Re: Professional Data Engineer topic 1 question 21

A is best choice. D doesn't make sense.

Re: Professional Data Engineer topic 1 question 21

A is incorrect. how can you find duplicates if you assign a unique id to every record? The answer is either B or D. I first selected B, but reading through the answers D may be better.

Re: Professional Data Engineer topic 1 question 21

you cannot deduplicate data adding a random guid, with guid row is distinct than others

Re: Professional Data Engineer topic 1 question 21

Hard question.
It's a *proprietary* system. Who guarantees we can even add a GUID?
But if you can, it's definitely more efficient than calculating hashes (ignoring timestamp).

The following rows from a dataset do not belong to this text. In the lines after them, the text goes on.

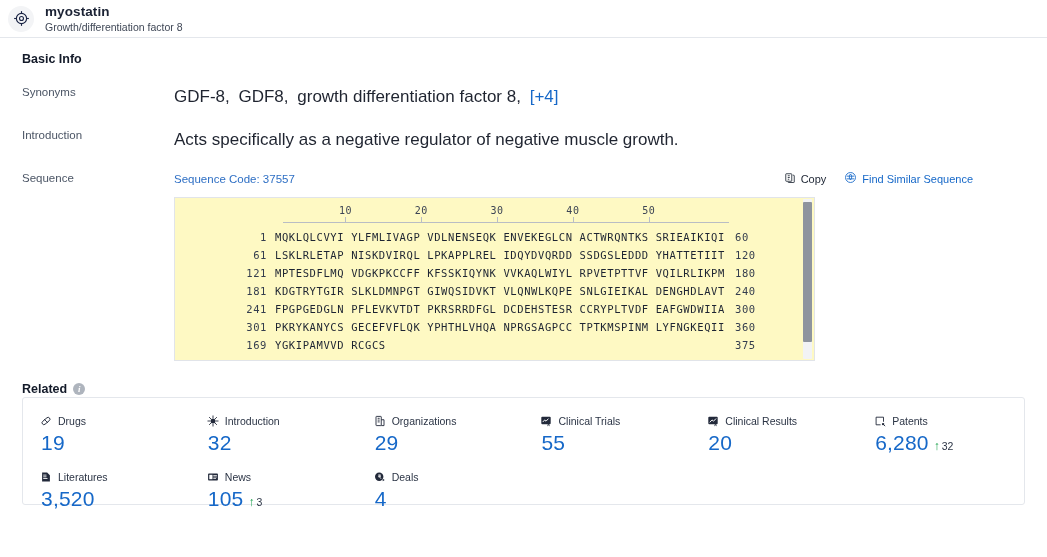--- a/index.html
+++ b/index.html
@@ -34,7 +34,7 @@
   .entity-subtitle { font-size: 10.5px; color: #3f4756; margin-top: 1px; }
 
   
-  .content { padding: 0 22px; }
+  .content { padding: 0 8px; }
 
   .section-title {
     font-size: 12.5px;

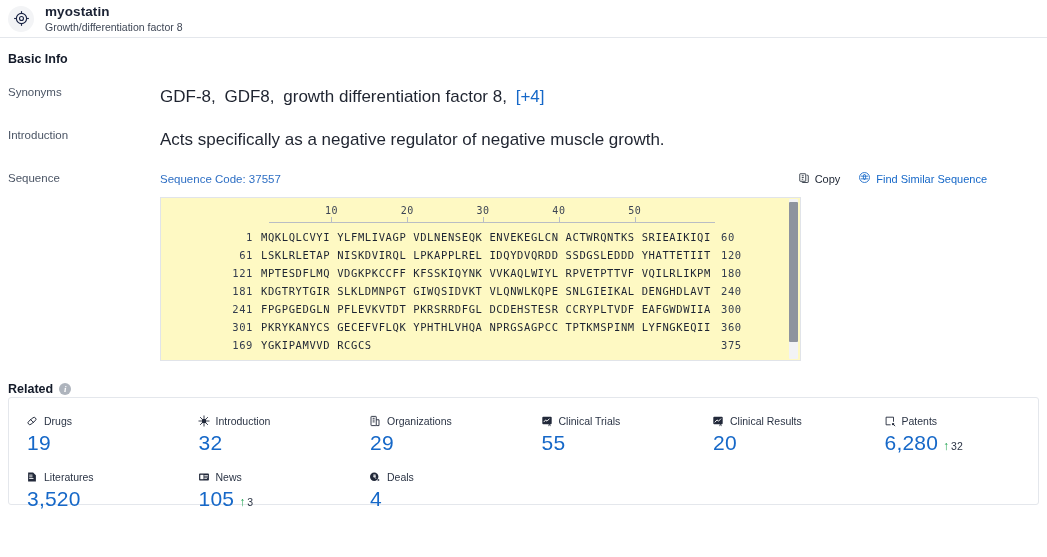--- a/index.html
+++ b/index.html
@@ -90,7 +90,7 @@
     width: 641px;
     height: 164px;
     border: 1px solid #e1e4e9;
-    background: #fef9c3;
+    background: #fde047;
     overflow: hidden;
   }
   .seq-inner { padding: 7px 0 0 0; }

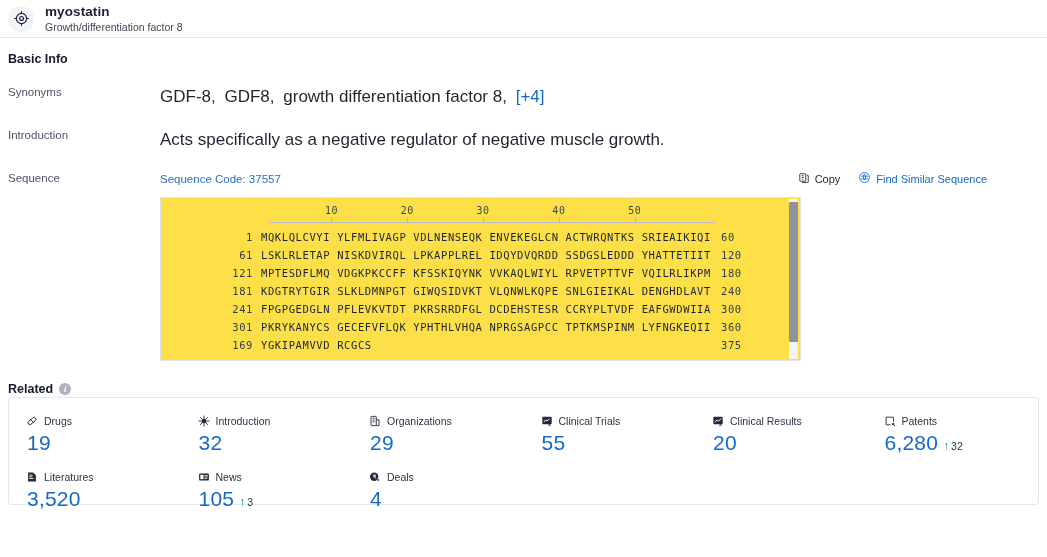--- a/index.html
+++ b/index.html
@@ -319,7 +319,7 @@
             <span class="seq-end">360</span>
           </div>
           <div class="seq-line">
-            <span class="seq-start">169</span>
+            <span class="seq-start">159</span>
             <span class="seq-chunks">YGKIPAMVVD RCGCS</span>
             <span class="seq-end">375</span>
           </div>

Re: Professional Data Engineer topic 1 question 21

As Dg63 wrote.

Re: Professional Data Engineer topic 1 question 21

Just asked Chatgpt, it gave me option D

Re: Professional Data Engineer topic 1 question 21

Answer B:
Option A: GUIDs can deduplicate the data but is expensive and good for multiple data processing.
Option B: Using hash function to authenticate the unique rows, this function can be applied directly in bigquery.
Option D, is complex and more expensive.

``
`CREATE TEMP FUNCTION hashValue(input STRING) AS (
  CAST(FARM_FINGERPRINT(input) AS STRING)
);
``

Re: Professional Data Engineer topic 1 question 21

A is prefereed way to generate unique identifier compared to hashing/indexing.